> [Exercise requirements] Please retype every record below exactly, leaving the pictures out.

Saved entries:
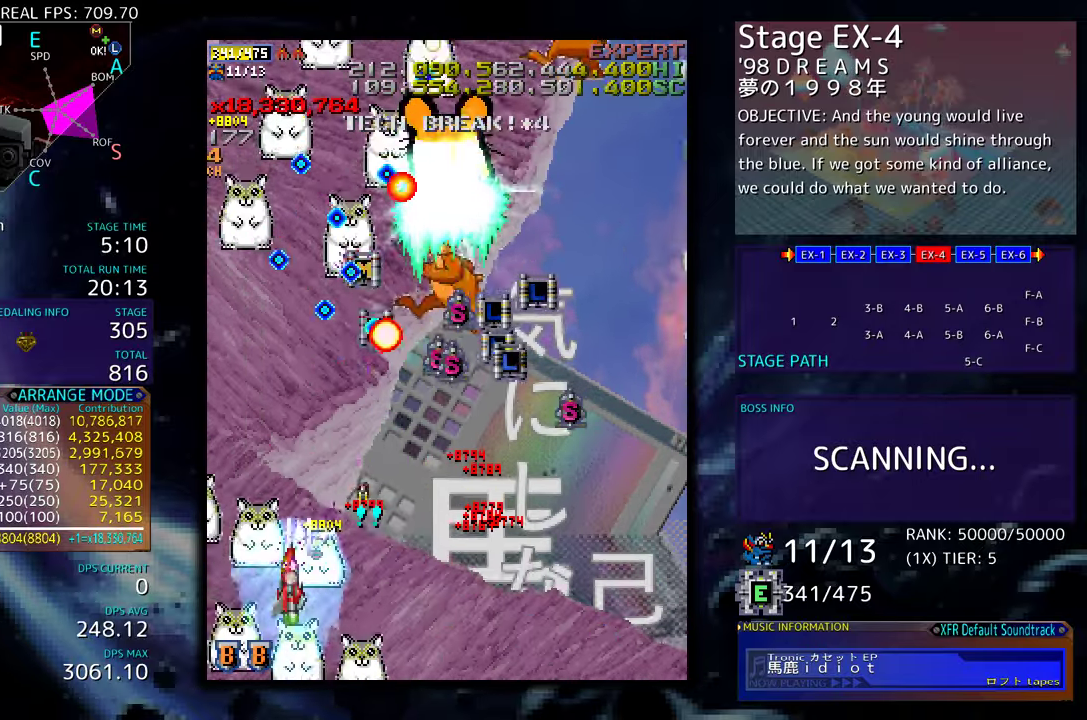
{"buttons": ["DPAD_DOWN", "DPAD_LEFT"], "events": []}
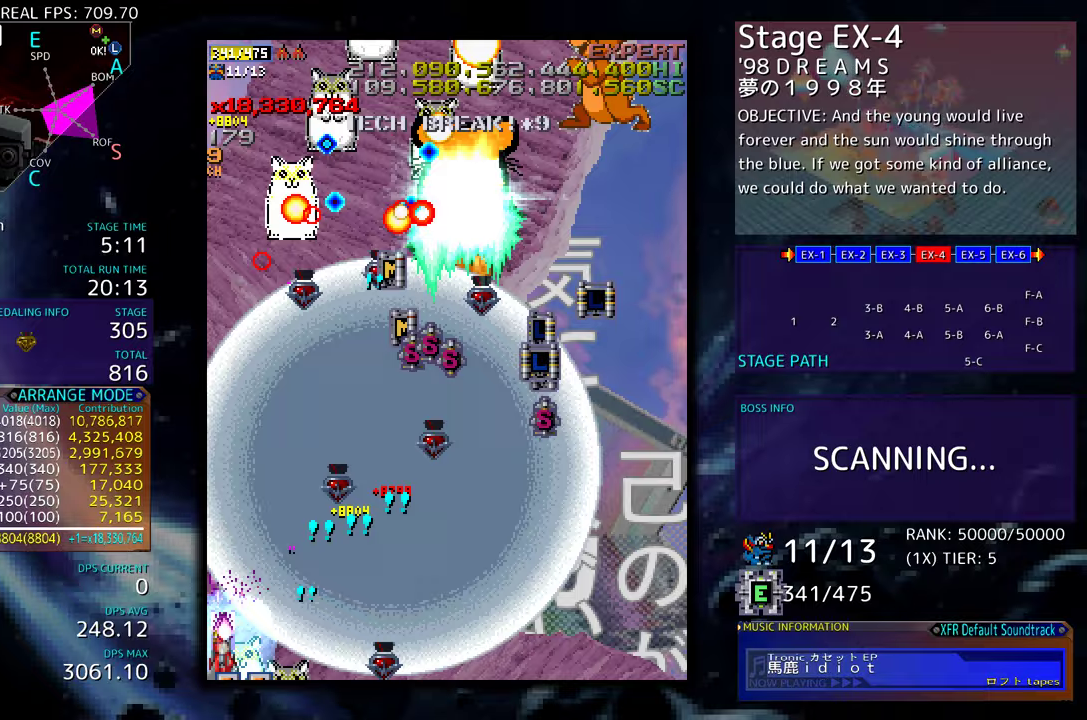
{"buttons": ["DPAD_UP", "DPAD_RIGHT"], "events": [[233, "DPAD_LEFT", "up"], [250, "DPAD_DOWN", "up"], [267, "DPAD_UP", "down"], [450, "DPAD_RIGHT", "down"]]}
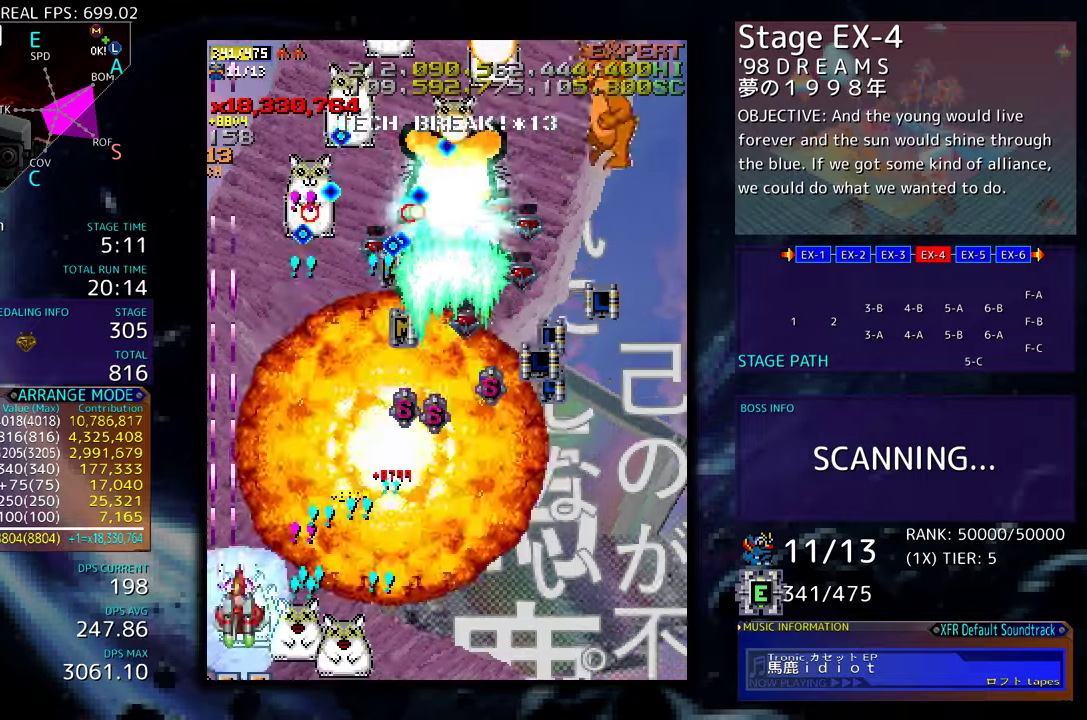
{"buttons": ["DPAD_UP", "DPAD_RIGHT"], "events": []}
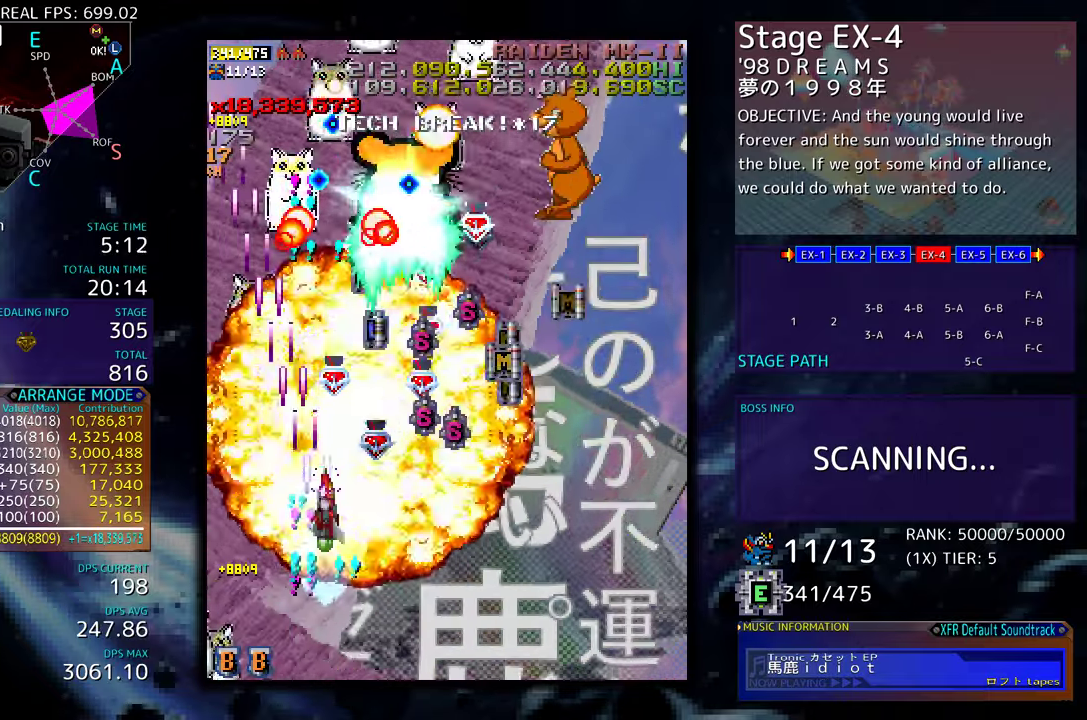
{"buttons": ["DPAD_UP"], "events": [[250, "DPAD_RIGHT", "up"]]}
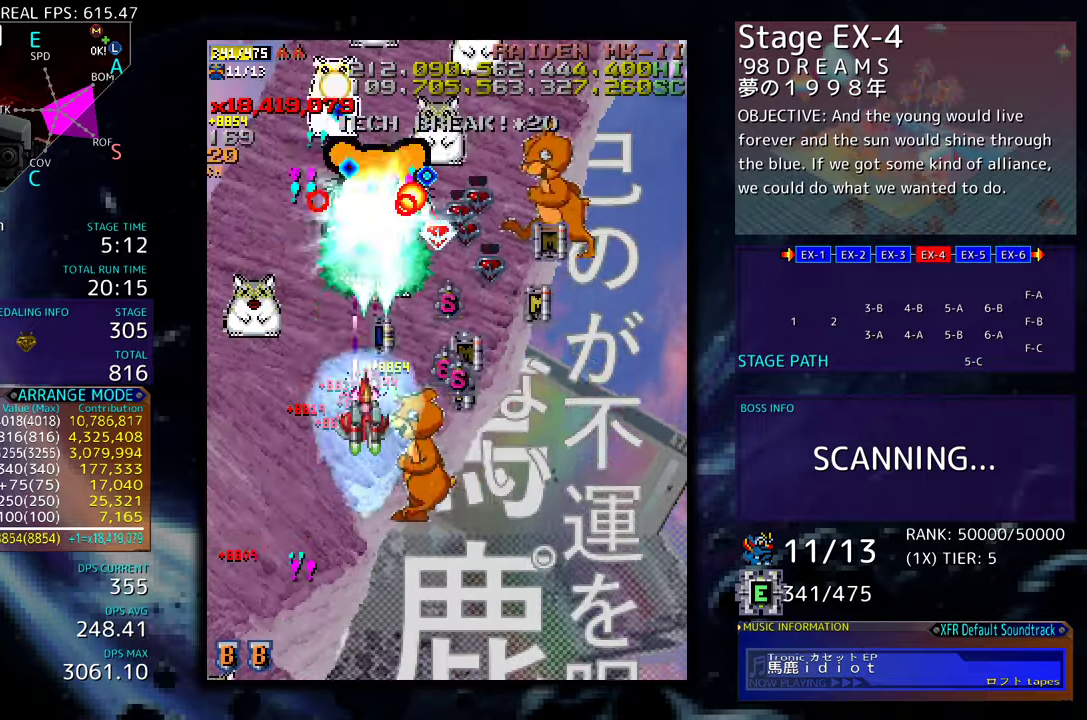
{"buttons": ["DPAD_DOWN", "DPAD_RIGHT"], "events": [[217, "DPAD_RIGHT", "down"], [267, "DPAD_UP", "up"], [317, "DPAD_DOWN", "down"]]}
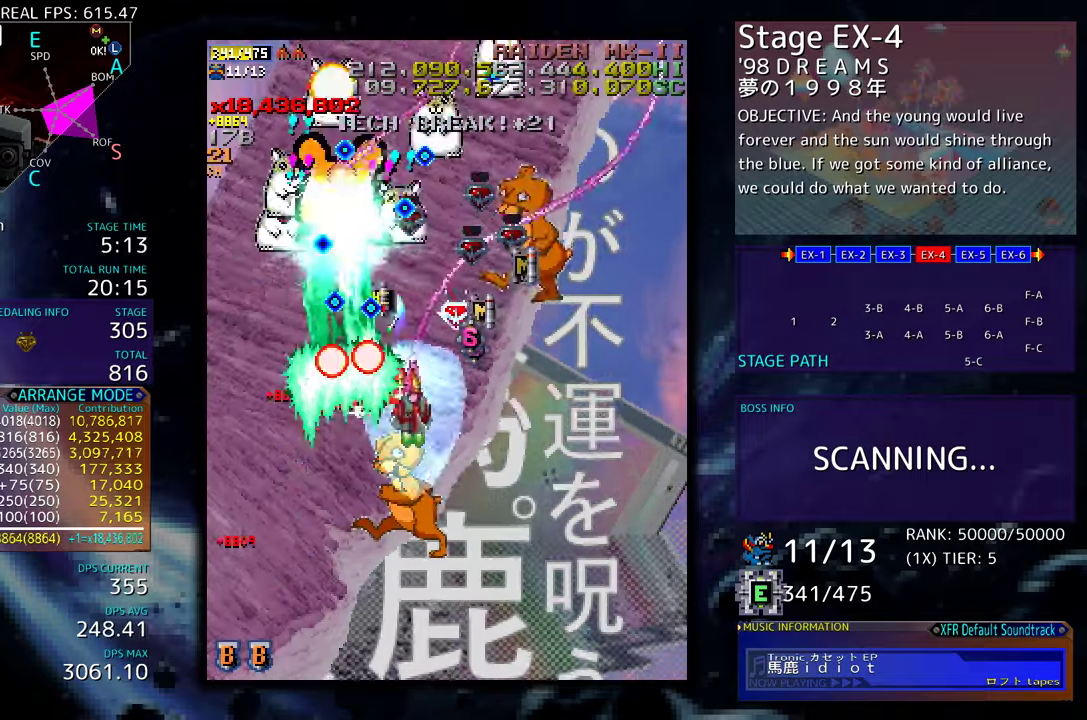
{"buttons": ["DPAD_DOWN", "DPAD_RIGHT"], "events": [[117, "DPAD_DOWN", "up"], [150, "DPAD_RIGHT", "up"], [150, "DPAD_UP", "down"], [200, "DPAD_LEFT", "down"], [250, "DPAD_DOWN", "down"], [250, "DPAD_UP", "up"], [383, "DPAD_LEFT", "up"], [400, "DPAD_RIGHT", "down"]]}
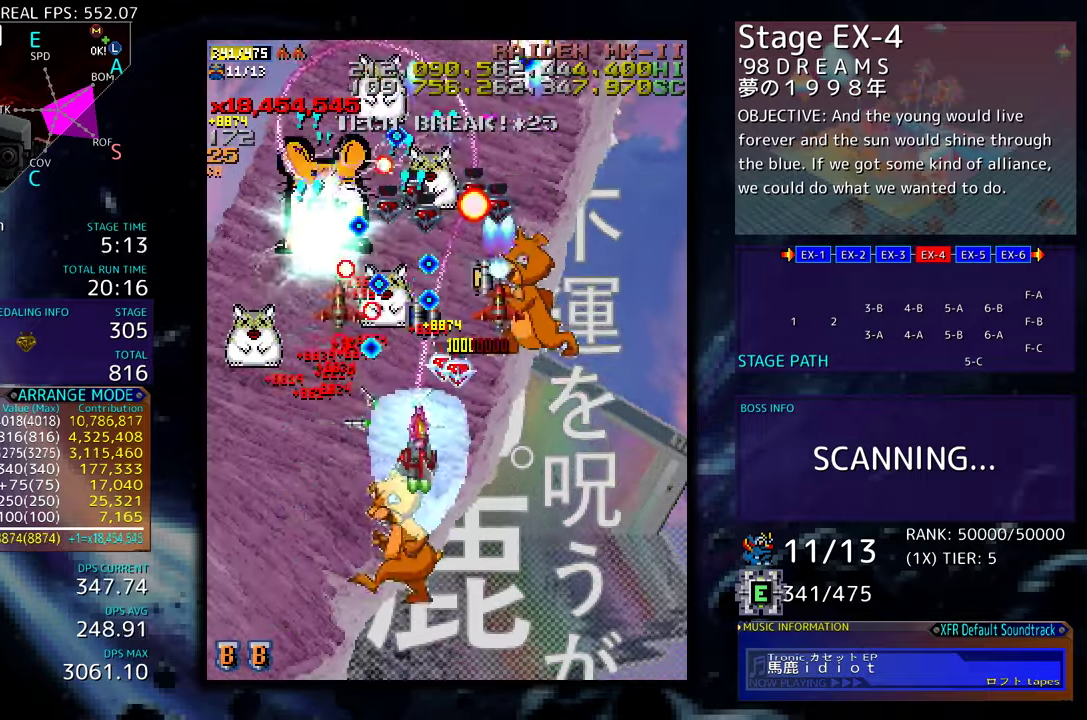
{"buttons": ["DPAD_DOWN"], "events": [[217, "DPAD_RIGHT", "up"], [233, "DPAD_LEFT", "down"], [483, "DPAD_LEFT", "up"]]}
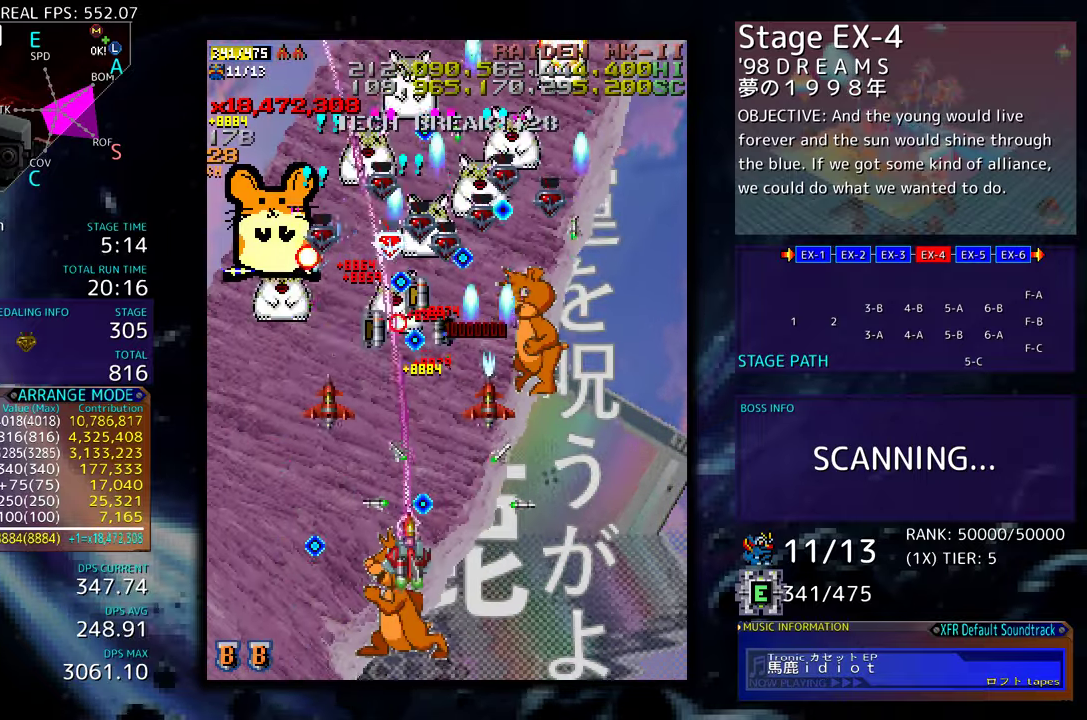
{"buttons": ["DPAD_DOWN", "DPAD_LEFT"], "events": [[50, "DPAD_LEFT", "down"], [150, "DPAD_DOWN", "up"], [200, "DPAD_DOWN", "down"], [367, "DPAD_DOWN", "up"], [467, "DPAD_DOWN", "down"]]}
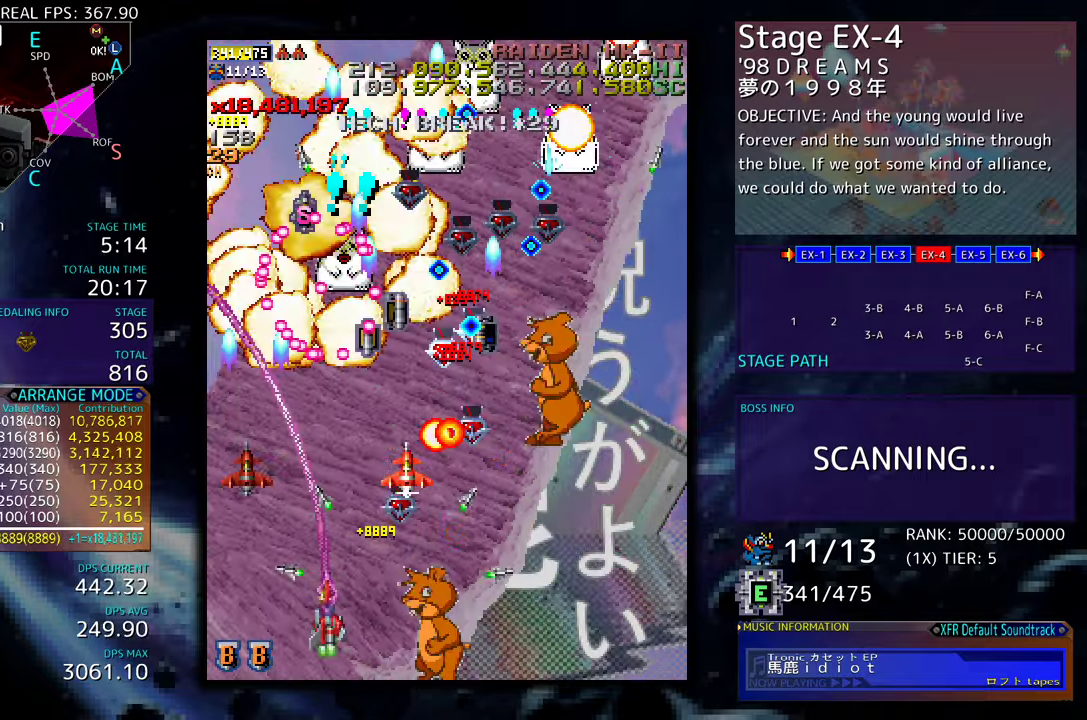
{"buttons": ["DPAD_DOWN", "DPAD_RIGHT"], "events": [[50, "DPAD_LEFT", "up"], [67, "DPAD_RIGHT", "down"]]}
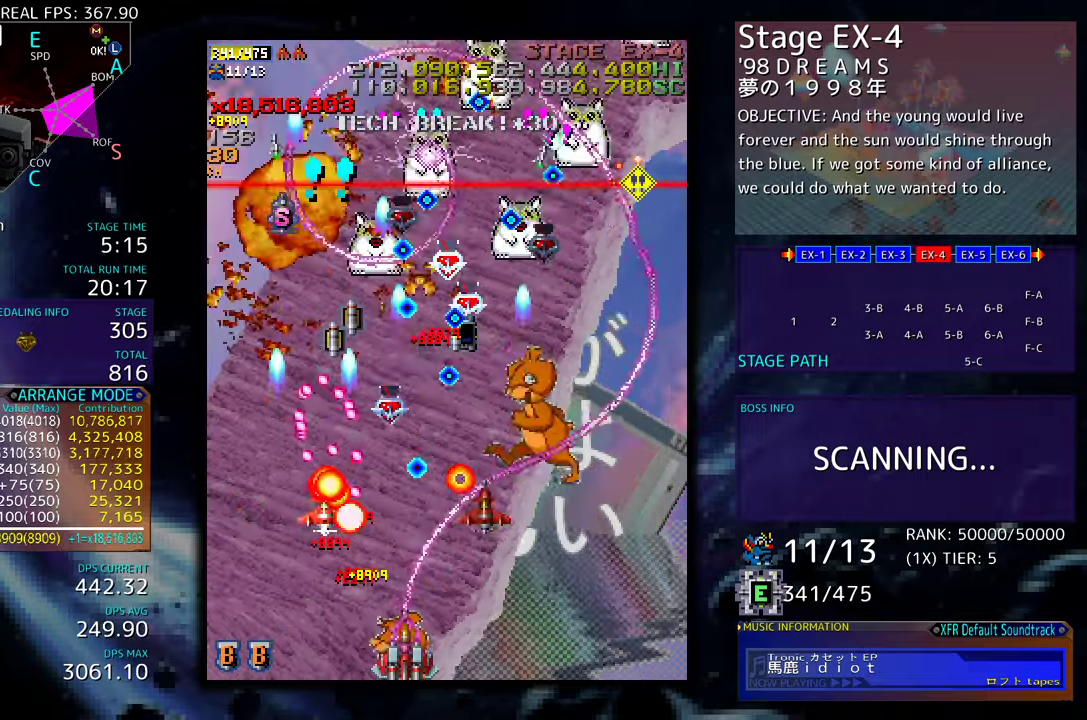
{"buttons": ["DPAD_UP", "DPAD_RIGHT"], "events": [[133, "DPAD_DOWN", "up"], [133, "DPAD_RIGHT", "up"], [200, "DPAD_RIGHT", "down"], [200, "DPAD_UP", "down"]]}
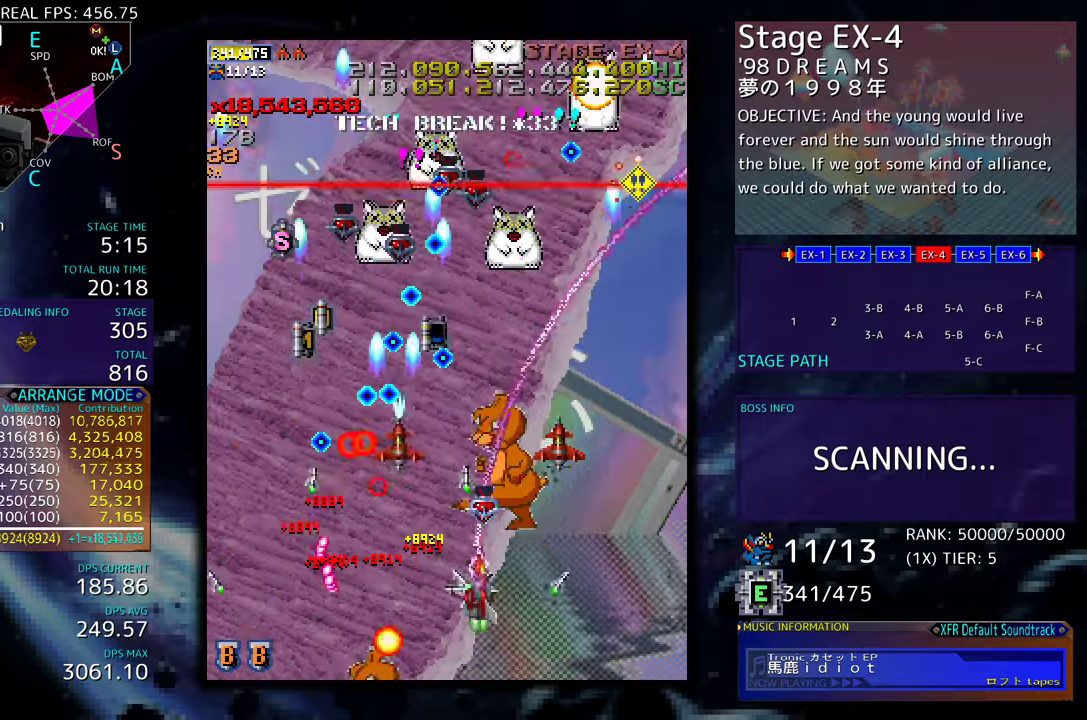
{"buttons": ["DPAD_UP"], "events": [[150, "DPAD_RIGHT", "up"], [200, "DPAD_UP", "up"], [367, "DPAD_UP", "down"], [383, "DPAD_LEFT", "down"], [483, "DPAD_LEFT", "up"]]}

> [Output for this task]
{"buttons": ["DPAD_DOWN", "DPAD_LEFT"], "events": []}
{"buttons": ["DPAD_UP", "DPAD_RIGHT"], "events": [[233, "DPAD_LEFT", "up"], [250, "DPAD_DOWN", "up"], [267, "DPAD_UP", "down"], [450, "DPAD_RIGHT", "down"]]}
{"buttons": ["DPAD_UP", "DPAD_RIGHT"], "events": []}
{"buttons": ["DPAD_UP"], "events": [[250, "DPAD_RIGHT", "up"]]}
{"buttons": ["DPAD_DOWN", "DPAD_RIGHT"], "events": [[217, "DPAD_RIGHT", "down"], [267, "DPAD_UP", "up"], [317, "DPAD_DOWN", "down"]]}
{"buttons": ["DPAD_DOWN", "DPAD_RIGHT"], "events": [[117, "DPAD_DOWN", "up"], [150, "DPAD_RIGHT", "up"], [150, "DPAD_UP", "down"], [200, "DPAD_LEFT", "down"], [250, "DPAD_DOWN", "down"], [250, "DPAD_UP", "up"], [383, "DPAD_LEFT", "up"], [400, "DPAD_RIGHT", "down"]]}
{"buttons": ["DPAD_DOWN"], "events": [[217, "DPAD_RIGHT", "up"], [233, "DPAD_LEFT", "down"], [483, "DPAD_LEFT", "up"]]}
{"buttons": ["DPAD_DOWN", "DPAD_LEFT"], "events": [[50, "DPAD_LEFT", "down"], [150, "DPAD_DOWN", "up"], [200, "DPAD_DOWN", "down"], [367, "DPAD_DOWN", "up"], [467, "DPAD_DOWN", "down"]]}
{"buttons": ["DPAD_DOWN", "DPAD_RIGHT"], "events": [[50, "DPAD_LEFT", "up"], [67, "DPAD_RIGHT", "down"]]}
{"buttons": ["DPAD_UP", "DPAD_RIGHT"], "events": [[133, "DPAD_DOWN", "up"], [133, "DPAD_RIGHT", "up"], [200, "DPAD_RIGHT", "down"], [200, "DPAD_UP", "down"]]}
{"buttons": ["DPAD_UP"], "events": [[150, "DPAD_RIGHT", "up"], [200, "DPAD_UP", "up"], [367, "DPAD_UP", "down"], [383, "DPAD_LEFT", "down"], [483, "DPAD_LEFT", "up"]]}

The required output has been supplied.